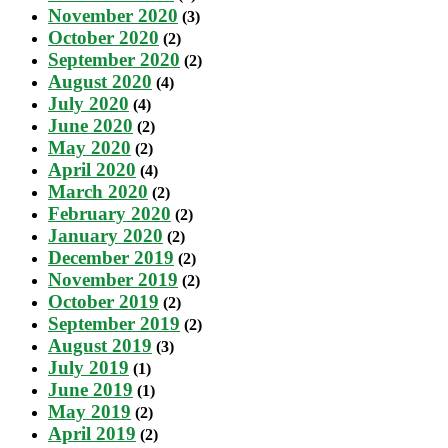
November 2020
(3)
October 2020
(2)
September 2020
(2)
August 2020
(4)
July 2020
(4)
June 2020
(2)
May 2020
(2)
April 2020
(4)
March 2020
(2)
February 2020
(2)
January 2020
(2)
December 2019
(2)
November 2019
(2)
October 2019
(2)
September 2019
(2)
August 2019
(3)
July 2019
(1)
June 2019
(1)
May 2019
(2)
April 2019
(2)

---

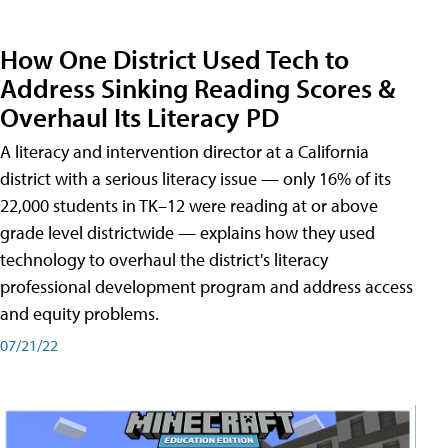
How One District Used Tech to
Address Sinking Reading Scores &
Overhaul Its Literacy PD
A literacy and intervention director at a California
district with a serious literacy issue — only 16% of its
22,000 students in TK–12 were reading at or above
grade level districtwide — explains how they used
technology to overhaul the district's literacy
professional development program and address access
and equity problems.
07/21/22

--

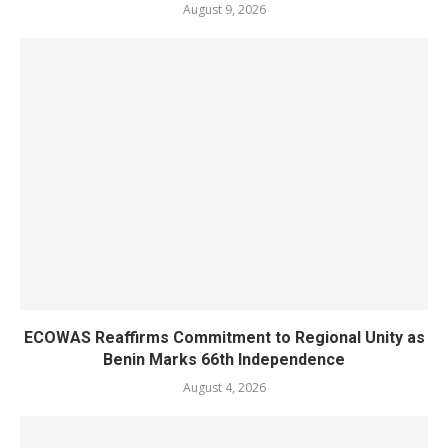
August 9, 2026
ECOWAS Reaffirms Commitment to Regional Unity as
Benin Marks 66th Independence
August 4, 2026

WHAT YOU WILL DO: Retype only the lines above between the line with "August 9, 2026" and the line with "August 4, 2026", counting those two lines as well, and keep every character as it is.

SOLUTION TO THIS TASK:
August 9, 2026
ECOWAS Reaffirms Commitment to Regional Unity as
Benin Marks 66th Independence
August 4, 2026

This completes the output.